Contributing own collectors

A collector reads data from any source, parses it to metrics and submits these metrics to the metric-collector. A collector provides three function:

  • Name() string: Return the name of the collector
  • Init(config json.RawMessage) error: Initializes the collector using the given collector-specific config in JSON. Check if needed files/commands exists, ...
  • Initialized() bool: Check if a collector is successfully initialized
  • Read(duration time.Duration, output chan ccMetric.CCMetric): Read, parse and submit data to the output channel as CCMetric. If the collector has to measure anything for some duration, use the provided function argument duration.
  • Close(): Closes down the collector.

It is recommanded to call setup() in the Init() function.

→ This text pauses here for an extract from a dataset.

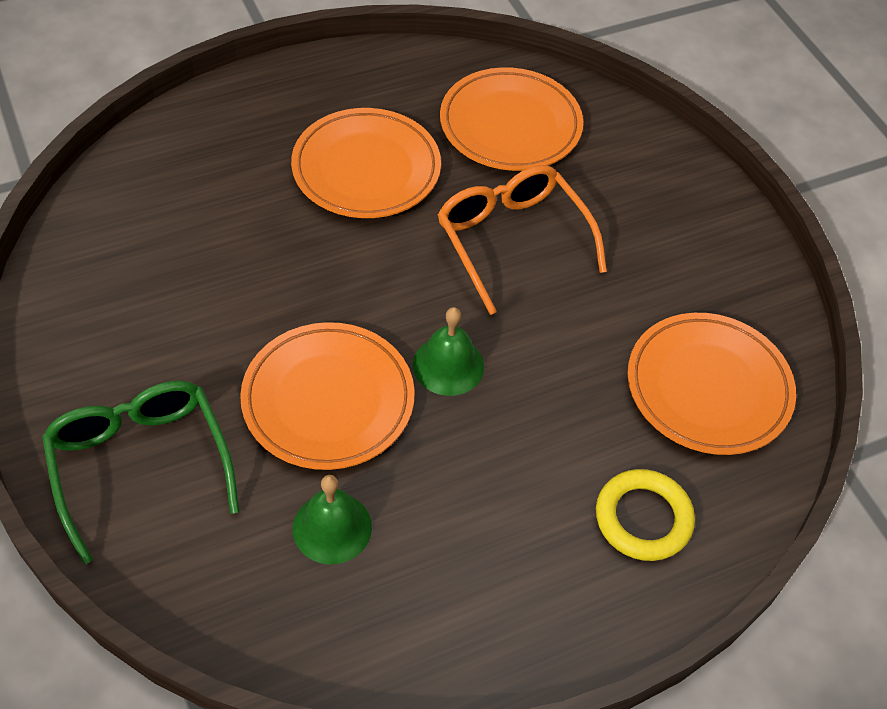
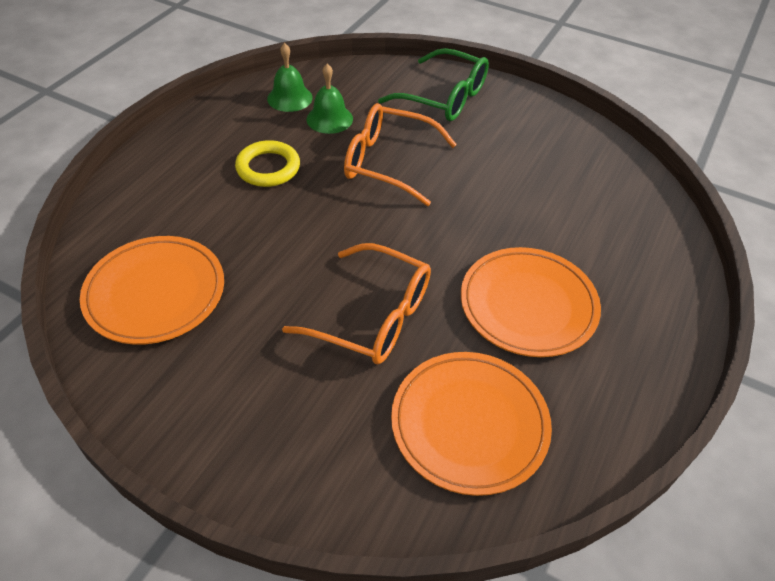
camera: 145 degrees right, 5 degrees down
(328, 400) = (389, 163): orange plate -> orange glasses
(448, 365) = (341, 213): green bell -> green bell (290, 98)
(643, 518) = (162, 199): yellow ring -> yellow ring (268, 168)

Finally, the collector needs to be registered in the collectorManager.go. There is a list of collectors called AvailableCollectors which is a map (collector_type_string -> pointer to MetricCollector interface). Add a new entry with a descriptive name and the new collector.

Sample collector

package collectors

import (
    "encoding/json"
    "time"

    lp "github.com/ClusterCockpit/cc-metric-collector/internal/ccMetric"
)

// Struct for the collector-specific JSON config
type SampleCollectorConfig struct {
    ExcludeMetrics []string `json:"exclude_metrics"`
}

type SampleCollector struct {
    metricCollector
    config SampleCollectorConfig
}

func (m *SampleCollector) Init(config json.RawMessage) error {
    // Check if already initialized
    if m.init {
        return nil
    }

    m.name = "SampleCollector"
    m.setup()
    if len(config) > 0 {
        err := json.Unmarshal(config, &m.config)
        if err != nil {
            return err
        }
    }
    m.meta = map[string]string{"source": m.name, "group": "Sample"}

    m.init = true
    return nil
}

func (m *SampleCollector) Read(interval time.Duration, output chan lp.CCMetric) {
    if !m.init {
        return
    }
    // tags for the metric, if type != node use proper type and type-id
    tags := map[string]string{"type" : "node"}

    x, err := GetMetric()
    if err != nil {
        cclog.ComponentError(m.name, fmt.Sprintf("Read(): %v", err))
    }

    // Each metric has exactly one field: value !
    value := map[string]interface{}{"value": int64(x)}
    if y, err := lp.New("sample_metric", tags, m.meta, value, time.Now()); err == nil {
        output <- y
    }
}

func (m *SampleCollector) Close() {
    m.init = false
    return
}